**PASSAGE TO READ**
========================
Herbert noted that under the slogan “Lebensraum [living space] in the east,” Hitler intended to conquer colonial territory for German big business to exploit raw materials and create space for settlement and the securing of foodstuffs. To this end, long before the beginning of the war, SS leader Heinrich Himmler requested a group of academics at Berlin University, led by agricultural scientist Konrad Meyer, to prepare the Generalplan Ost [General Plan East]. It envisioned the conquered territories to be free of people, thus requiring the extermination or deportation of the existing population.

Herbert rejects the claim by the German revisionist [amateur] historian Ernst Nolte in the 1980s that the Nazi war of annihilation was a preventive strike and an “understandable reaction” to the violence of the Bolsheviks, which triggered the famous “historians’ dispute.”
========================
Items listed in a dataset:

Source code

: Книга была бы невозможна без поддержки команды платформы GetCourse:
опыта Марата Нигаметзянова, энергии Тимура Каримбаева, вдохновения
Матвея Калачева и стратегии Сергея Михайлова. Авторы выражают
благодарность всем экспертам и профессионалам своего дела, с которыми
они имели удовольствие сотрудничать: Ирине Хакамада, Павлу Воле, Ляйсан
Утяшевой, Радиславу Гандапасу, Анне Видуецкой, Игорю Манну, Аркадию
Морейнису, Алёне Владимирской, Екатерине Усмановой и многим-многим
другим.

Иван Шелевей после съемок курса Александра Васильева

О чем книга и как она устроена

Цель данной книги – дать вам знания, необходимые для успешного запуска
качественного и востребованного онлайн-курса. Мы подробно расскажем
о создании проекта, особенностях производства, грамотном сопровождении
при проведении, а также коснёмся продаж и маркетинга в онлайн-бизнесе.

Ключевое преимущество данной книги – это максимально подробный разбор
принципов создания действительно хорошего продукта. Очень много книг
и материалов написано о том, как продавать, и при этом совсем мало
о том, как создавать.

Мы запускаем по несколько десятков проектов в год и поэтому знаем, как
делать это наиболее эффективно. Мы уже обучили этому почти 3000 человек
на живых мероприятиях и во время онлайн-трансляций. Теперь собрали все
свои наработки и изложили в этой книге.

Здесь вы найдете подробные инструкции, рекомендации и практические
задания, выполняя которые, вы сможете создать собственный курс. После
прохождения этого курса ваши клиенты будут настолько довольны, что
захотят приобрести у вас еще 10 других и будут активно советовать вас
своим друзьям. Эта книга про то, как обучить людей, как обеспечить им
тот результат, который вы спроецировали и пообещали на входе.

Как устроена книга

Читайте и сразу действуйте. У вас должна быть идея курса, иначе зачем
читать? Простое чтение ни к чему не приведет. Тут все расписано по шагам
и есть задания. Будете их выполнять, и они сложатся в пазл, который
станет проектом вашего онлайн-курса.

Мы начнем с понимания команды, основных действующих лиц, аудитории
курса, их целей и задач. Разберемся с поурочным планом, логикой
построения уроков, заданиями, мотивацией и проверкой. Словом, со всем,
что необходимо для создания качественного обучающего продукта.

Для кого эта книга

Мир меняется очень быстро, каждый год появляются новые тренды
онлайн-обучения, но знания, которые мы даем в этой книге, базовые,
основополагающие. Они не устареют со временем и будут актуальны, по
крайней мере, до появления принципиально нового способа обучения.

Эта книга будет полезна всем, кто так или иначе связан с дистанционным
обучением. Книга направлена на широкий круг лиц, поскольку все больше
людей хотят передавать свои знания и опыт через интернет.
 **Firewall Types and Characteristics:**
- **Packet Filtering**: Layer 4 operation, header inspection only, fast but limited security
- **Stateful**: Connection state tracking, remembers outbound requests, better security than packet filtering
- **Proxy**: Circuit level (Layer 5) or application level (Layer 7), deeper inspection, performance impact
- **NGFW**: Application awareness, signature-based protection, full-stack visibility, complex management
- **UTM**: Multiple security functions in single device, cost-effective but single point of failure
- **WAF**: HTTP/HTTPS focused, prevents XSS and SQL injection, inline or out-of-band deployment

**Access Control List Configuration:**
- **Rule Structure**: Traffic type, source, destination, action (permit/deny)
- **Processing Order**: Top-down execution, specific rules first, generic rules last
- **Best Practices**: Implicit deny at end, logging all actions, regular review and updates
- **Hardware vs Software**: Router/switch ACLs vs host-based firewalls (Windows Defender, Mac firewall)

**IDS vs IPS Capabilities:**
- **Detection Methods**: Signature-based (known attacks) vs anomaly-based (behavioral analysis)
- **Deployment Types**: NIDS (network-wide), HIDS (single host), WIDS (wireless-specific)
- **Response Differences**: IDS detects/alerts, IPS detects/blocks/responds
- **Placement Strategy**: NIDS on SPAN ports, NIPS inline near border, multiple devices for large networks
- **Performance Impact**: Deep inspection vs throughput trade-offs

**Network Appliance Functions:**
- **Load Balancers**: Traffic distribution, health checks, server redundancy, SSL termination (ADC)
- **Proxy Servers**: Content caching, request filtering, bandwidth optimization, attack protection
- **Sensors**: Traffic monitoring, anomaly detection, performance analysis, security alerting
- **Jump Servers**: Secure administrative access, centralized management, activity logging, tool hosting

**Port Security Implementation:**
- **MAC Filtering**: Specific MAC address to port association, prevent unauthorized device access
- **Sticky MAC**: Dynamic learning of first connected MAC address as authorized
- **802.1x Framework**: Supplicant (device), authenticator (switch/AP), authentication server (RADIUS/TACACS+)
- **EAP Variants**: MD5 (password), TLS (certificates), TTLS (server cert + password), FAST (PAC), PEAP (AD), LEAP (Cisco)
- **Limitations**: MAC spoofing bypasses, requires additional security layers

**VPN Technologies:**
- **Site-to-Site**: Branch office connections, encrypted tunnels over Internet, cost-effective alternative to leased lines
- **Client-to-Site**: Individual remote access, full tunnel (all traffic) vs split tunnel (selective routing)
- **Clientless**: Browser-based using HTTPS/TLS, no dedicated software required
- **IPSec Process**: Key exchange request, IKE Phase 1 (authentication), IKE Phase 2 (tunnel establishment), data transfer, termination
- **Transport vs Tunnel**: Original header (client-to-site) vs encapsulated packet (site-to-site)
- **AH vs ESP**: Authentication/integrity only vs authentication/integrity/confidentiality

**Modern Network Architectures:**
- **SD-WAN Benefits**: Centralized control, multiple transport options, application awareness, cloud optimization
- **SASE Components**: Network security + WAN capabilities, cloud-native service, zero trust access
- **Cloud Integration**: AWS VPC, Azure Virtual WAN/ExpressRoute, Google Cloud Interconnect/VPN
========================
**CHECK YOUR UNDERSTANDING**
**a.** In the passage on Hitler's eastern war aims, who led the group of Berlin University academics that prepared the Generalplan Ost?
**b.** Please continue the passage on Hitler's eastern war aims after its last sentence.
The records have no connection to the passage on Hitler's eastern war aims.

**ANSWERS TO EACH TASK**
**a.** Agricultural scientist Konrad Meyer.

**b.**
Stalin’s terror in the late 1930s directed against the Bolshevik leaders of the October Revolution, which also virtually decapitated the Red Army, played into Hitler’s hands. When the Wehrmacht invaded, the Soviet Army was taken by surprise and suffered severe losses. The numbers of dead in the USSR, 27 million in total, including 14 million civilians, speak for themselves.

Nolte justified his position in words almost identical to those of the Nazis’ “commissar” order: “Did Hitler perhaps carry out an Asiatic act because they and others like them feared becoming potential or real victims of an Asiatic act?” (Ernst Nolte, Frankfurter Allgemeine Zeitung, “The Past That Will Not Pass”, June 6, 1986)

Today, this historical revisionism in Germany is being revived and intensified by the occupant of the chair of Eastern European history at Humboldt University, Professor Jörg Baberowski. In his books Scorched Earth: Stalin’s Reign of Terror and Spaces of Violence, he attacked the “mass violence” of the “Bolsheviks,” which allegedly laid the basis for the acts of violence by the Wehrmacht. In a 2007 publication, Baberowski went on to claim, “Stalin and his generals imposed a new type of war on the Wehrmacht, which no longer spared the civilian population.” Unlike Nolte, Baberowski removes the question mark.

The Berlin exhibition on “Mass Shootings” provides a stunning refutation of this historical falsification and demonstrates how similar it is to the propaganda of the Nazis themselves.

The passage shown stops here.